● **YOUR INSTRUCTIONS**
From the entries below, copy every line that holds the word "Vaccine".

BEGIN EXTRACTED RECORDS

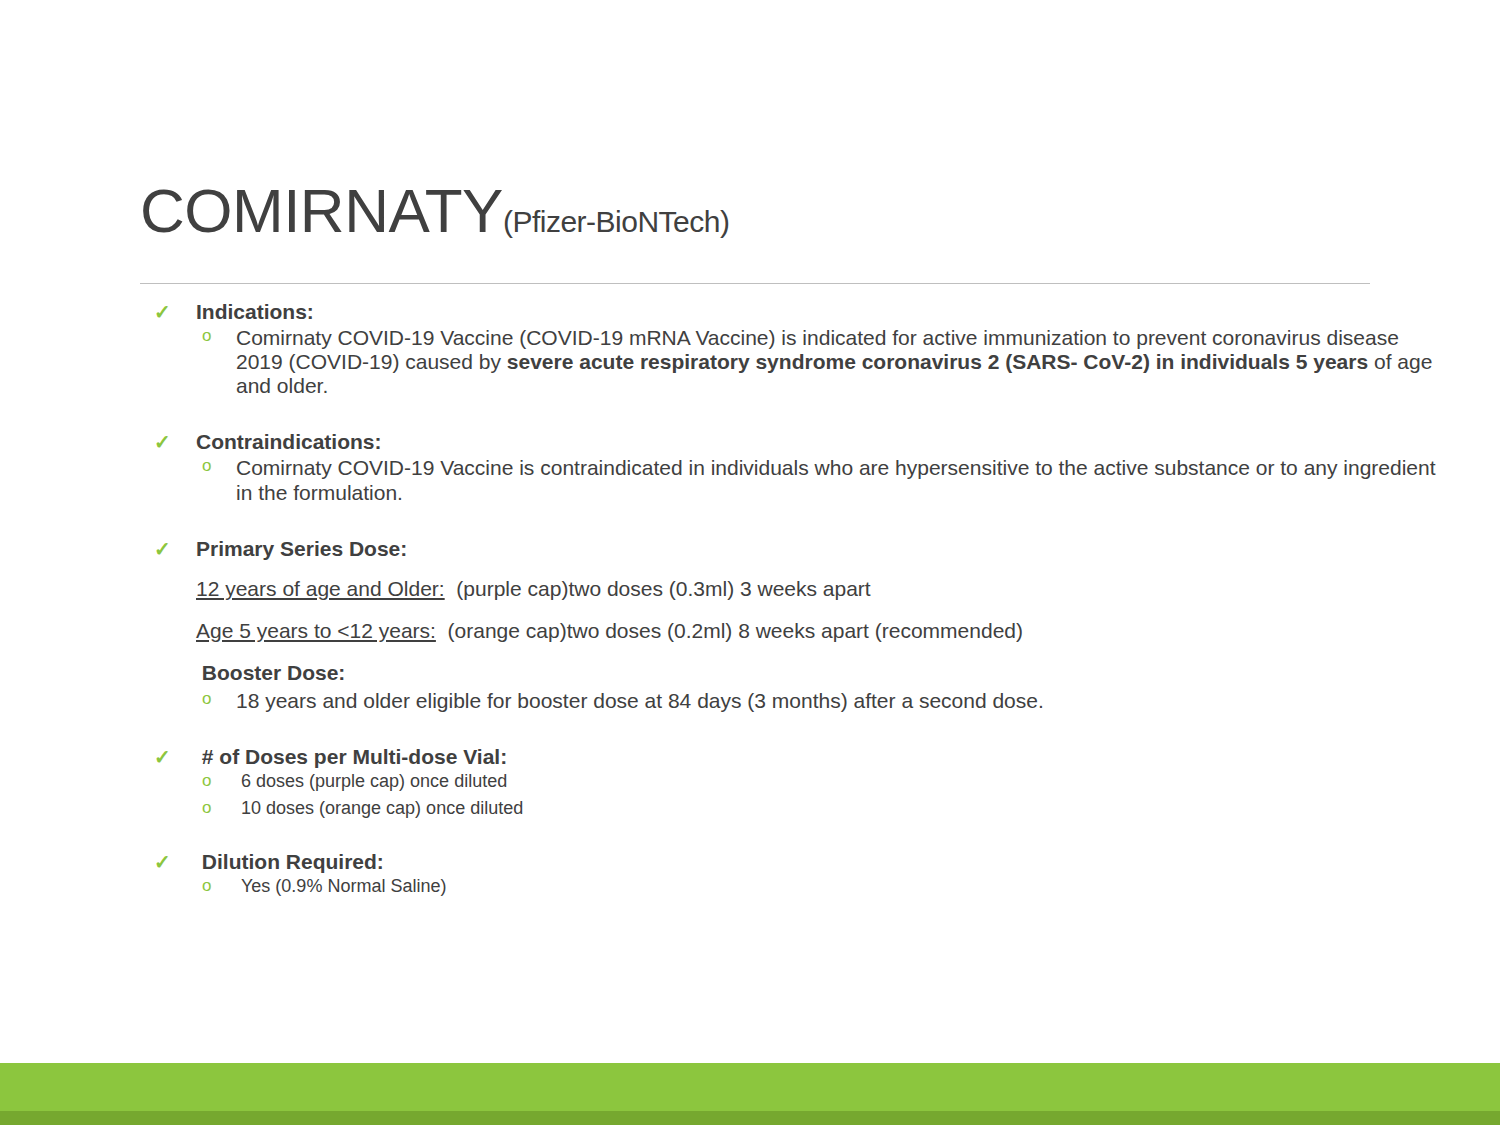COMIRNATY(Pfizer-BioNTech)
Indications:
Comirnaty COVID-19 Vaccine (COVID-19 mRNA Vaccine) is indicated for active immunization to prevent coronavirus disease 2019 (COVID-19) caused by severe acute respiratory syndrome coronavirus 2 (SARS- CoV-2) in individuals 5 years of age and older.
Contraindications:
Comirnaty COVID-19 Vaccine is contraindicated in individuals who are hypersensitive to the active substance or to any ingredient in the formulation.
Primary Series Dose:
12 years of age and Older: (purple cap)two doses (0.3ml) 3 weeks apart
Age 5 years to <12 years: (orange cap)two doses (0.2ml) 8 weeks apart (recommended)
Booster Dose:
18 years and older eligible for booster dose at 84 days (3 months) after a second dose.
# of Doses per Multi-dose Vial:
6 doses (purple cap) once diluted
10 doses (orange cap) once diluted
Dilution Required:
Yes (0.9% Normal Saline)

END EXTRACTED RECORDS

● **FINAL ANSWER**
Comirnaty COVID-19 Vaccine (COVID-19 mRNA Vaccine) is indicated for active immunization to prevent coronavirus disease 2019 (COVID-19) caused by severe acute respiratory syndrome coronavirus 2 (SARS- CoV-2) in individuals 5 years of age and older.
Comirnaty COVID-19 Vaccine is contraindicated in individuals who are hypersensitive to the active substance or to any ingredient in the formulation.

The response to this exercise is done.